These raises are currently under negotiation, along with establishing a regular work schedule of two shifts with no mandatory overtime.
"This is an important victory for us but we still have a fight going on inside," said Córdoba. "Besides raises and benefits, we want better working conditions. There is still no drinking fountain, no clean bathrooms, no lunch room, and not even a place where you can heat up your lunch! This must change!"
Right now workers heat their meal on top of the machines they operate. This ongoing fight is "all part of winning respect and dignity," noted Perez. "They also need a mechanic to fix leaks off the machines so we don’t work on puddles of water."
A worker in the washing department who didn’t walk out commented in an interview outside the plant that "there is now an improvement because through the strike they have won respect and confidence in themselves.
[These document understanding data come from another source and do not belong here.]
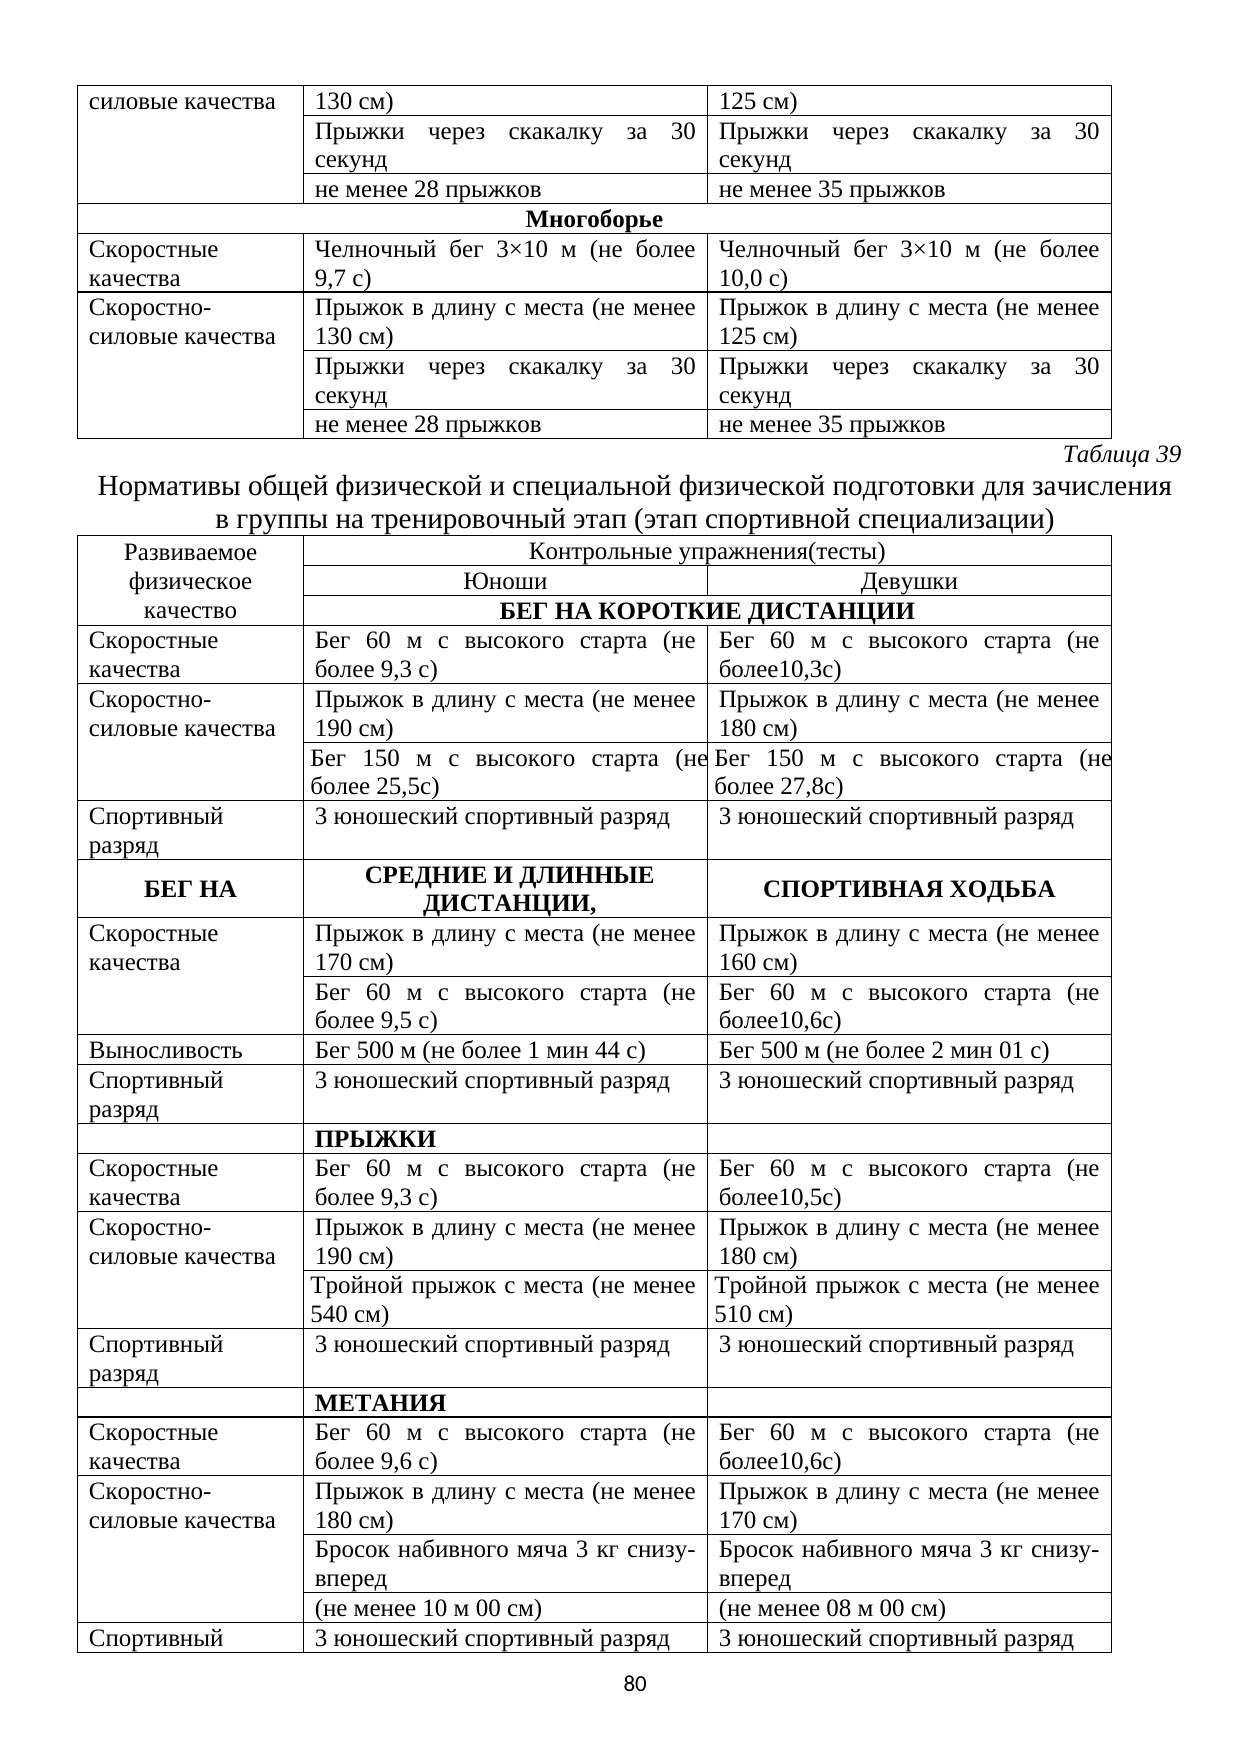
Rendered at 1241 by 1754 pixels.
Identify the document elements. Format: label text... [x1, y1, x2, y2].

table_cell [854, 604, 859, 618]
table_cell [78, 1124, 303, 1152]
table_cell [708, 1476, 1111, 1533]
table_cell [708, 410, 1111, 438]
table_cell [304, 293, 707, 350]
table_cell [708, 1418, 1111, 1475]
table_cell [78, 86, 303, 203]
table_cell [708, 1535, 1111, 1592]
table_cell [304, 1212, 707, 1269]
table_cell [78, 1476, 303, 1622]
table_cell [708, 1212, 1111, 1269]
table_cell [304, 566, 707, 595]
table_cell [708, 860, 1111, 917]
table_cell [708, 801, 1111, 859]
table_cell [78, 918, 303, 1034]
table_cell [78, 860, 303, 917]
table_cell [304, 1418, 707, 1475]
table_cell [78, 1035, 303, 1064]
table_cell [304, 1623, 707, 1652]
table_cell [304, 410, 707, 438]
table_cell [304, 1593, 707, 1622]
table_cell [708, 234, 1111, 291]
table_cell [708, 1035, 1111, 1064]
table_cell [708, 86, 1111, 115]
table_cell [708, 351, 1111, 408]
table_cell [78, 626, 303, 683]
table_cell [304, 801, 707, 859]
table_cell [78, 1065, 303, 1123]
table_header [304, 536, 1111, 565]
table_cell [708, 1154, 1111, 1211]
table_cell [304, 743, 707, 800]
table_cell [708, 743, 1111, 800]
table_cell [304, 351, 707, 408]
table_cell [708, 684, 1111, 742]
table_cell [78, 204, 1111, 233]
text Таблица 39 [89, 439, 1181, 468]
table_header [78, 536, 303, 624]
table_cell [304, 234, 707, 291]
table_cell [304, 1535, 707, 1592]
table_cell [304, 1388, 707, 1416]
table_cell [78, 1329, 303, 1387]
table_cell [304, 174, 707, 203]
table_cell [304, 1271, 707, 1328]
text Нормативы общей физической и специальной физической подготовки для зачисления в группы на тренировочный этап (этап спортивной специализации) [89, 468, 1181, 535]
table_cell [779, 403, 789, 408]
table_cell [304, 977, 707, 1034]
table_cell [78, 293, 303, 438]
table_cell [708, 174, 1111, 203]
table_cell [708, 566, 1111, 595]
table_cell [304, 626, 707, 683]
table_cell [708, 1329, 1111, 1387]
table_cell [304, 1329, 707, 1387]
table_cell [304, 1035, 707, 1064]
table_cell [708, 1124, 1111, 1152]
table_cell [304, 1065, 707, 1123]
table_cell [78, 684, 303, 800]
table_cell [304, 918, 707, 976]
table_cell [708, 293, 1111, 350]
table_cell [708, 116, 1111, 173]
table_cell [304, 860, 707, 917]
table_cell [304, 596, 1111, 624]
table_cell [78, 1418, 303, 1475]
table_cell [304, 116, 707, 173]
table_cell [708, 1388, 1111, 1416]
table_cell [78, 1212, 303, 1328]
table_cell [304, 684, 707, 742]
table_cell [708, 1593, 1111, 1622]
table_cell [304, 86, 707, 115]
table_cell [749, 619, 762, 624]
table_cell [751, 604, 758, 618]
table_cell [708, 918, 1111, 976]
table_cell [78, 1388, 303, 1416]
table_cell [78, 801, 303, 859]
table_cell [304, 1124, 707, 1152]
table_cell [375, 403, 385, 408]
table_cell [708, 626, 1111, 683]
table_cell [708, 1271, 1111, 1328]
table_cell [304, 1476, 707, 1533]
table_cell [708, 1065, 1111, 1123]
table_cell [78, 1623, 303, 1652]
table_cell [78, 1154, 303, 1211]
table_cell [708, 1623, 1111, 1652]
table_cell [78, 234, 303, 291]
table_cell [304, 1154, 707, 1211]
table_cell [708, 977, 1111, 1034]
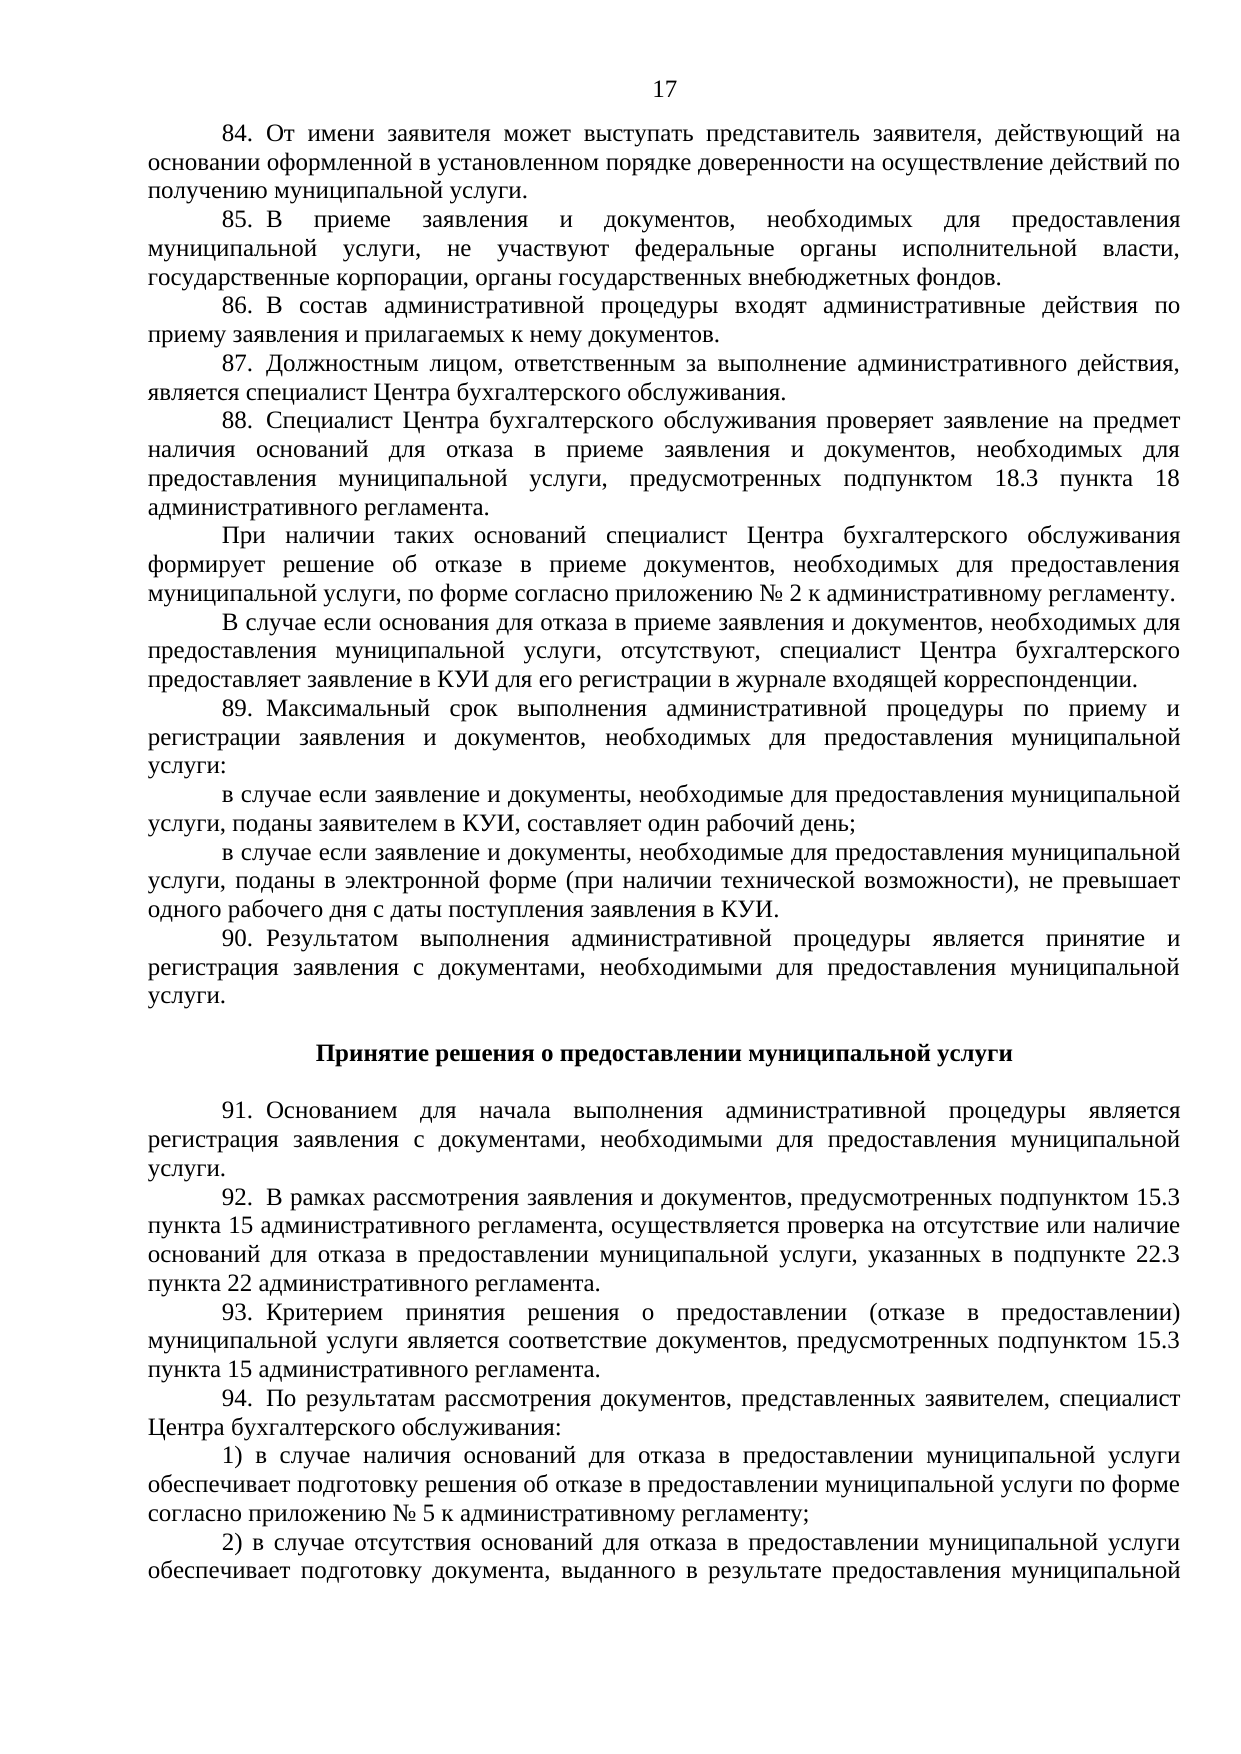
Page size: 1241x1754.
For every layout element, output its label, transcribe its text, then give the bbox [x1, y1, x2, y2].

The new owner treats us a little better." He had decided not to walk out after the boss threatened to fire him.
During the strike, the workers won support from the Association of Community Organizations for Reform Now (ACORN), a housing advocacy group, the Bronx Environmental Action Coalition, the San Geronimo and St. Luke’s Roman Catholic churches in the Bronx, and other community organizations.
All but one of the strikers are women from Latin American countries. Most are from the Dominican Republic, Honduras, Puerto Rico, and Mexico.
Through the course of their five-month fight, the Flex-O-Tex strikers reached out for support. They sent a delegation of half a dozen workers to participate in a festive march and rally of 1,000 striking nurses on Long Island in February. The nurses were later victorious, winning a favorable contract. UNITE-organized workers at Princeton Laundry, located across the street, participated in several of their rallies as well. This victory at Rainbow Laundry is part of other successful organizing drives by UNITE of industrial laundries in the last year and a half in the New York-New Jersey-Connecticut area.
Expressing the confident mood of many of the workers, Córdoba noted, "In this union fight the company makes promises and talks pretty but talk is for the politicians. We want results. We aren’t begging on our knees either. We’re talking huelga (strike) if they still don’t meet our demands."
Bill Estrada is meat packer and member of United Food and Commercial Workers Local 342 in New York.